I could see his future full of suppression and attempts at putting “it” behind him and finding that there is no escape from the memories inside his head that come alive in his body. Mind you that at that moment I am projecting on to him what I experienced. Now with some distance I know this does not have to be Shawn’s experience but in that moment I was fully immersed in my own pain and what I believed would be his. I was feeling the heartbreak not only for him but the young 15 year old girl I once was and for the woman that kept running from the memories for over two decades.
By the time Shawn walks in a little hunched, his head slightly lowered and before he even utters a word, I sob uncontrollably. He doesn’t talk about what happened to him, but I know… I just know. I didn’t have to ask the question or hear the answer to know that Shawn’s real story was a horror story. The way he sat forward in his seat, with a defensive edge, the warning and fear in his eyes that said, don’t ask, please don’t ask.
The thought of this boy with this man for all those years with complete access to him any time he wanted made the tears flow harder and the ache stronger. My heart ached in a way that I had not allowed it to ache for me. I ached for the easy access my own molesters had to my young body. I ached for the little girl I could have been. I ached for the eleven year old Shawn and the eleven year old me, both skinny and vulnerable, easily manipulated through words, overpowered and silenced by shame and fear.
For most of my life, I was numb to my emotions when it came to the men who violated me as a child. As I watch the interview, I begin to feel an intense anger toward the alleged perpetrator. The word bastard escapes my lips, a word I have never used when referring to my own molesters. In that moment of intense emotion I rage against the man who took Shawn’s freedom and the men who took mine. Shawn’s story allows me to experience the anger and rage that was within me all along. In these intense moments, I rage against the men whose actions created the lies of my insignificance and unworthiness. I rage over the injustice of my own stolen innocence and over the power taken from me in those moments of perversion and the years of powerlessness afterward.
I rage against the question asked of me by some of my own family members: “why didn’t you say anything?” I raged against the injustice of it all, against the society that still didn’t get it, that still didn’t truly understand what it means to be sexually violated and the psychological prison such violations create. I raged at a society that would even ask a 15 year old boy who was kidnapped at 11 and who most likely was repeatedly violated in more ways than we can imagine, “why didn’t you come home?”

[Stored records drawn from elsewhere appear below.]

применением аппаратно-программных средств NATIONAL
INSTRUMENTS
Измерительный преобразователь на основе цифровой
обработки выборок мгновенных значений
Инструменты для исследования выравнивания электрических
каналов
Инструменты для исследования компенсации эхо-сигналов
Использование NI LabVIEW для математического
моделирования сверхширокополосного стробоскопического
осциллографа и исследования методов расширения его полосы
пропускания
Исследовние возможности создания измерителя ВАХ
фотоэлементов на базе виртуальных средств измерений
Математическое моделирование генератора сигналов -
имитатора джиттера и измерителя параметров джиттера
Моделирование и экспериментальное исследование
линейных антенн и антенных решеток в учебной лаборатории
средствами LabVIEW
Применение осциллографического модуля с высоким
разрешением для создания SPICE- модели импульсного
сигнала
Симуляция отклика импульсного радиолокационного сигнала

Much of what I could not feel for my own molesters and for myself, I was feeling for Shawn and his perpetrator. I needed to FEEL for someone else in order to FEEL for me. This process was not about self pity, but experiencing the anger over the lack of understanding, the hopelessness and powerlessness I felt when there was no one to turn to, the rage against my abusers and the heart wrenching sadness for the broken child I once was. Even though my wish is that there never was a story for Shawn to tell, I am grateful for him. Through him I was able to heal parts of me that I could not heal on my own.
Today, Shawn Horneck was able to tell his parents what happened to him and he is doing very well. And I am immensely grateful to him.